サイエンスレクチャー① 2010.9.27

 総合科学科1年生全員を対象に,高輝度光科学研究センター産業利用推進室の二宮利男先生(元兵庫県警察本部 科学捜査研究所長)による「最先端大型放射光施設と安全・安心社会」と題した講演会を実施しました。
 兵庫県佐用町にある大型放射光施設Spring-8(スプリングエイト)では,放射光と呼ばれる電磁波(光速で直進する電子を磁石により進行方向を変えられたときに発生する電磁波)によって,原子レベルの微細な構造や働きを観察することができます。同規模の放射光施設は世界に3か所だけです。

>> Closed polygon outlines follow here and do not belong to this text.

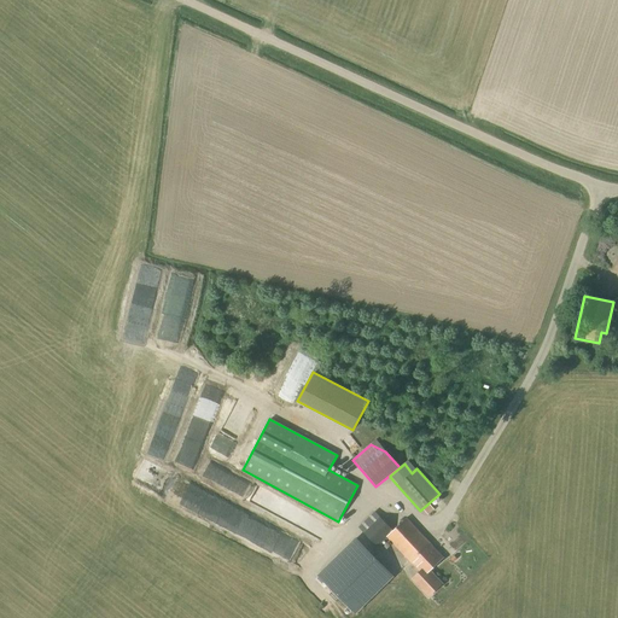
[(394,531),(374,512),(359,528),(378,548),(388,538),(419,572),(410,579),(429,599),(443,584),(430,571),(443,558),(407,519),(394,531)]
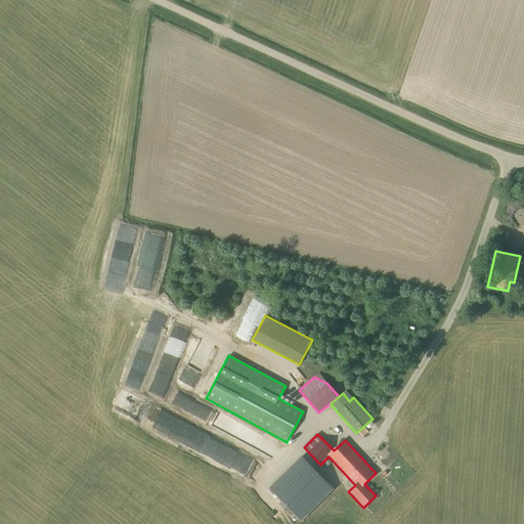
[(301,456),(270,487),(282,501),(289,508),(301,520),(306,516),(333,489),(314,471),(301,456)]
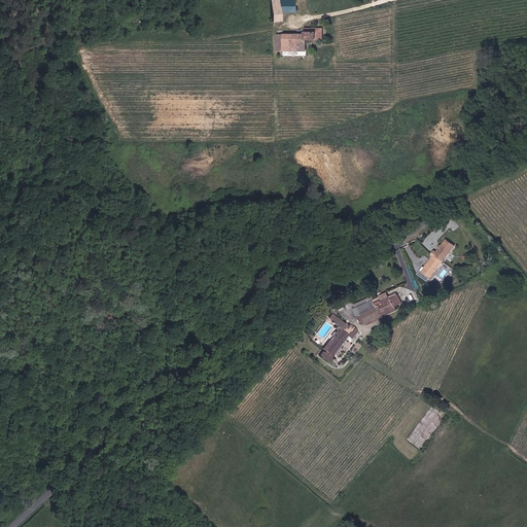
[(276,0),(273,0),(275,22),(283,21),(282,16),(296,14),(296,10),(301,9),(302,14),(306,14),(305,0),(276,0)]
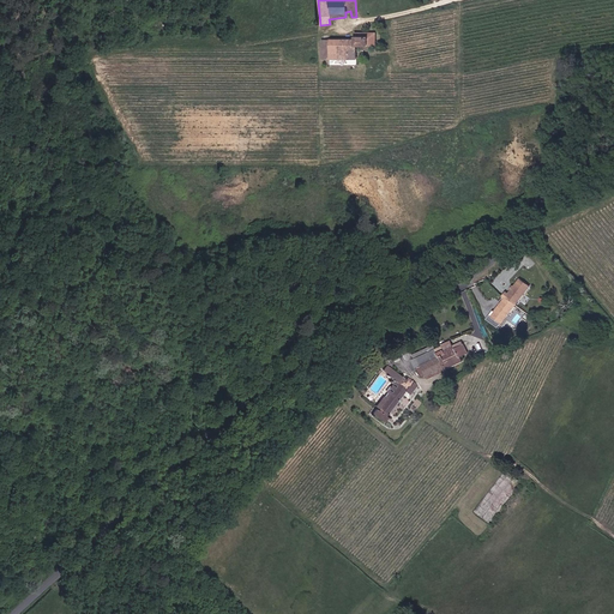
[(359,40),(332,40),(332,43),(332,56),(359,56),(359,48),(371,48),(371,37),(359,37),(359,40)]
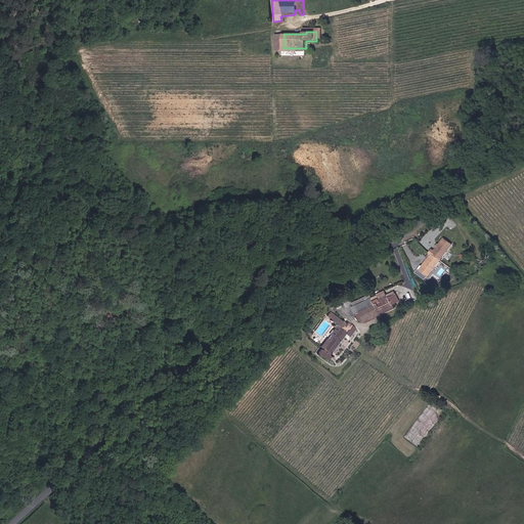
[(430,272),(451,245),(444,237),(438,245),(439,246),(437,247),(435,249),(434,251),(432,249),(429,253),(431,254),(422,266),(430,272)]
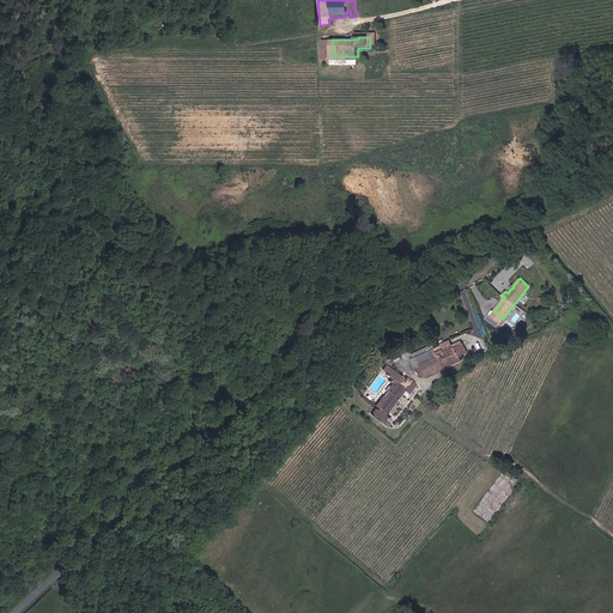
[(419,363),(422,366),(423,372),(429,370),(430,372),(434,371),(442,369),(448,365),(463,359),(462,356),(468,352),(471,351),(468,346),(466,341),(456,346),(455,343),(445,347),(443,344),(439,345),(430,350),(428,345),(414,350),(416,354),(413,356),(416,364),(419,363)]
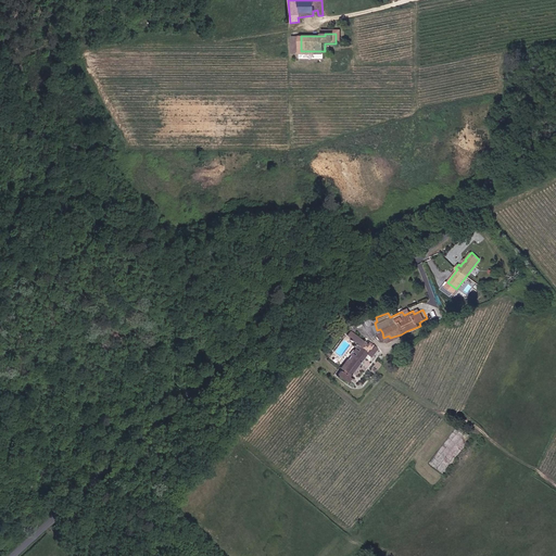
[(368,324),(376,320),(373,311),(365,313),(368,324)]
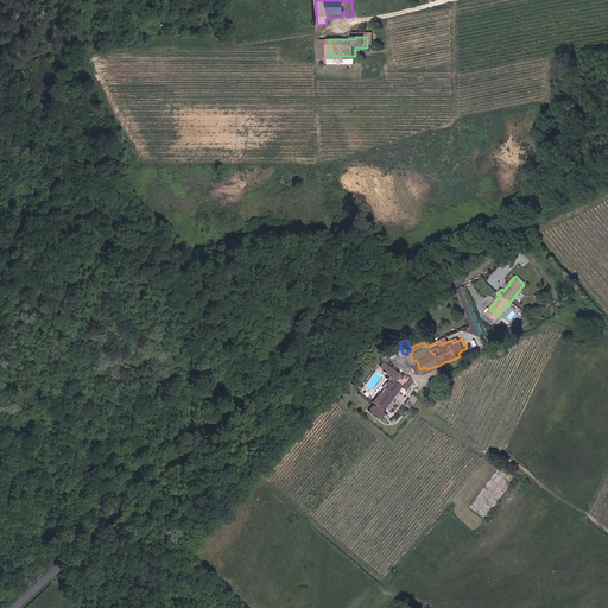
[(384,349),(385,353),(387,359),(392,358),(392,359),(397,358),(394,350),(393,346),(384,349)]
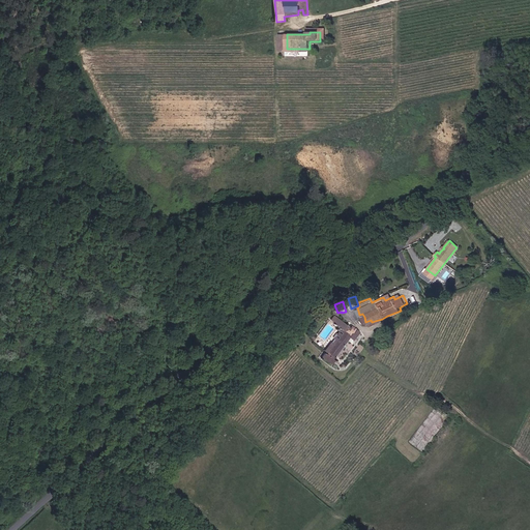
[(359,337),(360,329),(355,325),(352,329),(350,326),(339,316),(335,320),(339,322),(336,323),(342,327),(324,347),(327,350),(325,352),(322,350),(319,354),(329,363),(333,359),(330,356),(350,336),(356,342),(359,337)]
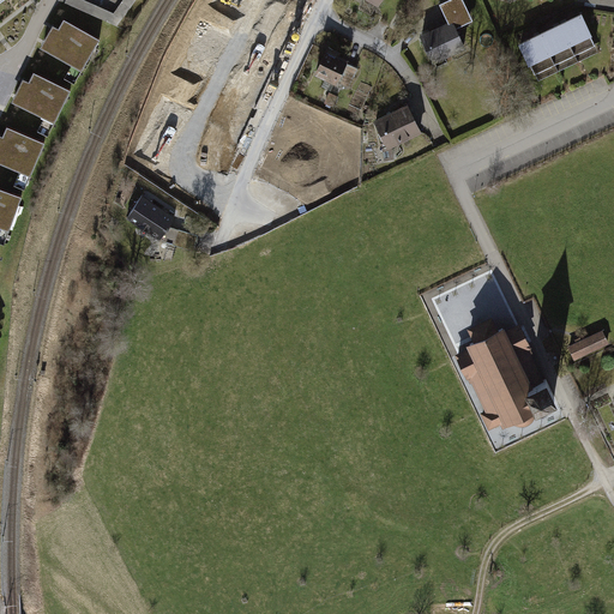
[(109,14),(84,0),(72,0),(72,1),(106,22),(109,14)]
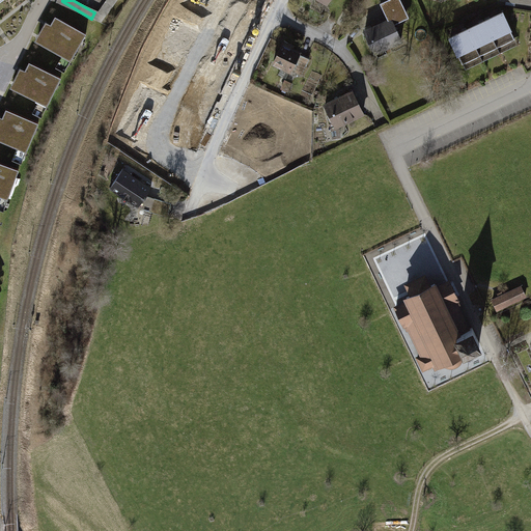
[(398,0),(383,0),(378,2),(385,18),(362,28),(371,52),(399,40),(393,24),(408,18),(398,0)]
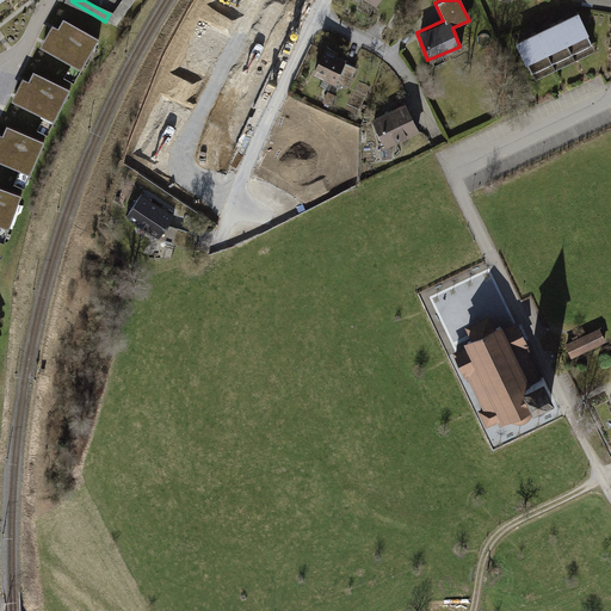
[(576,12),(557,22),(576,62),(597,54),(576,12)]
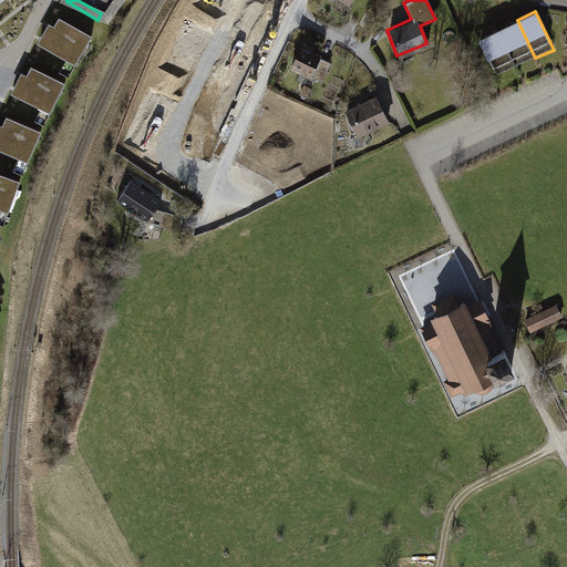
[(88,37),(57,19),(38,51),(69,70),(88,37)]
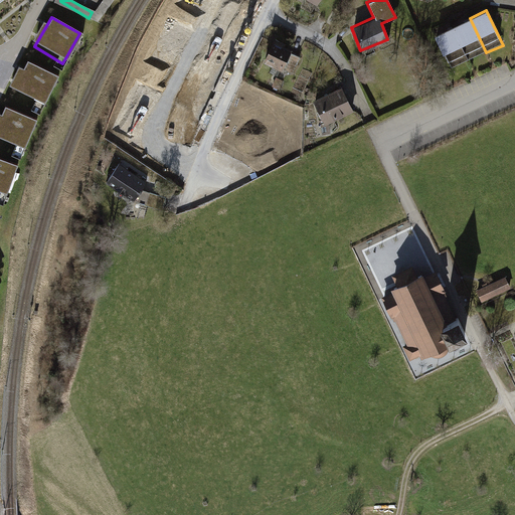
[(470,18),(452,27),(468,61),(486,52),(470,18)]
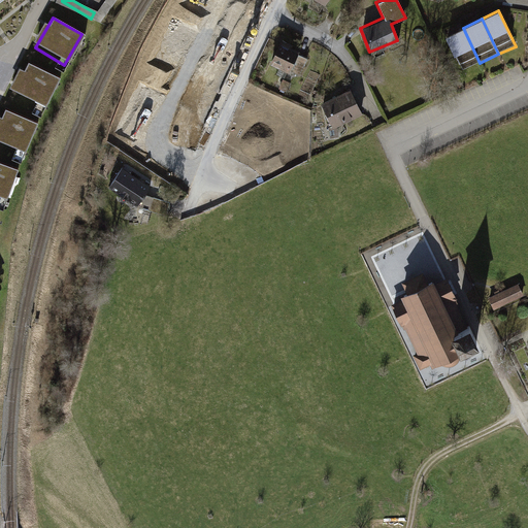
[(480,63),(463,28),(446,35),(463,71),(480,63)]
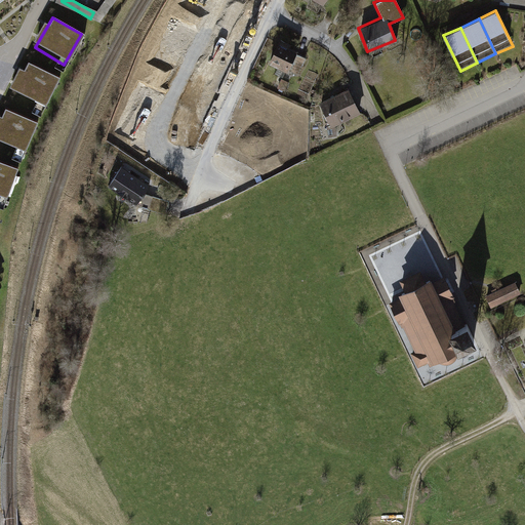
[(296,50),(278,42),(271,57),(288,67),(296,50)]
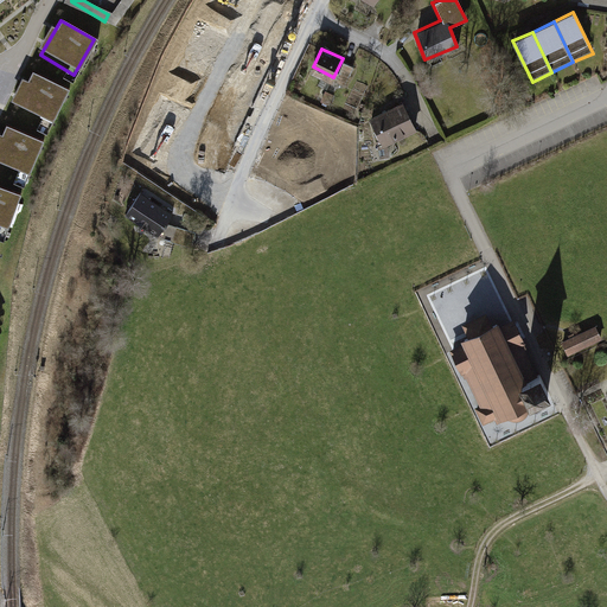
[(50,123),(66,90),(33,72),(16,106),(50,123)]
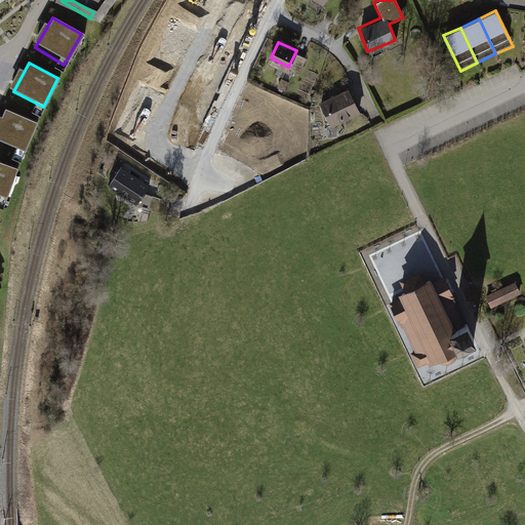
[(359,115),(346,89),(317,105),(330,129),(359,115)]
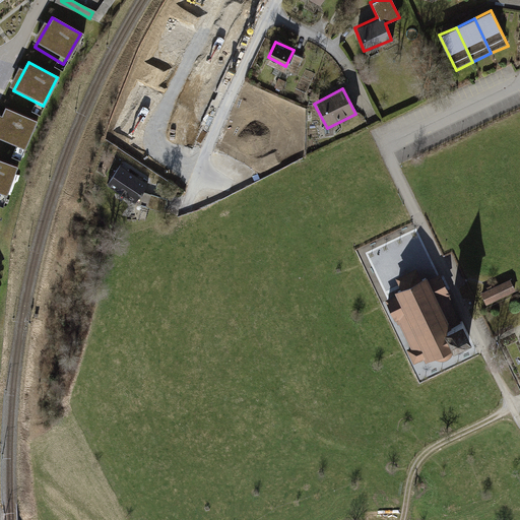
[(0,145),(22,154),(35,121),(0,108),(0,145)]
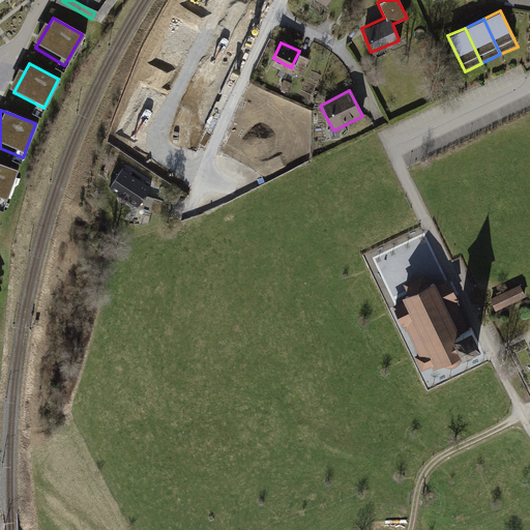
[(0,202),(3,204),(16,172),(0,166),(0,202)]
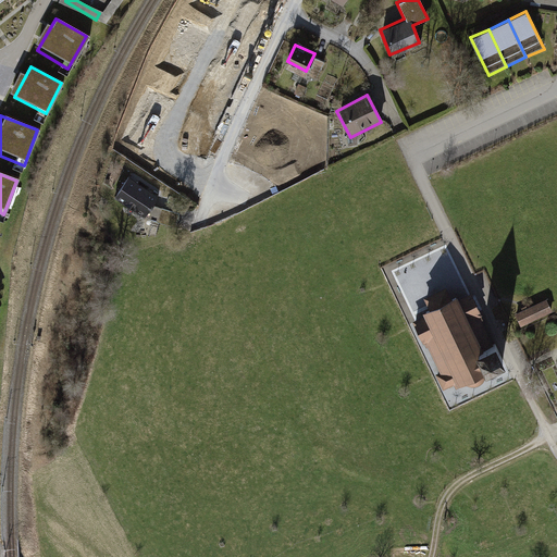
[(157,199),(126,178),(113,197),(144,219),(157,199)]
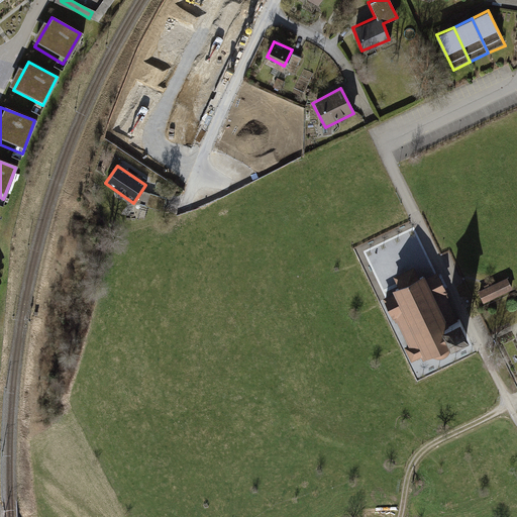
[(398,285),(393,288),(395,292),(383,297),(393,318),(394,318),(396,322),(397,321),(408,344),(404,346),(411,362),(421,356),(423,360),(430,357),(429,354),(431,353),(431,354),(432,354),(433,355),(434,355),(436,356),(437,356),(439,356),(441,356),(443,356),(446,355),(448,353),(449,351),(450,349),(451,346),(451,345),(451,343),(457,341),(456,340),(470,333),(461,315),(457,317),(447,297),(448,296),(447,292),(437,271),(426,277),(424,273),(418,275),(414,266),(394,276),(398,285)]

 講演では,放射光の作り方や放射光と物質の相互作用について,またSpring-8の利用状況や学術成果についての解説がありました。放射光を用いると,極限的な微量分析が可能で,例えば押収麻薬をつくった国や地方が特定できたり,現場に残った微量の繊維から,その種類や製造元まで判定したりすることができます。科学捜査に使われる分析法について,丸秘でないもののお話も伺うことができました。
 1年生の生徒たちにとって難しい内容が含まれており,十分な理解ができなかった部分もありますが,講演を通して,放射光の利用を含め,社会に役立つ仕事について考えるきかっけになったかと思います。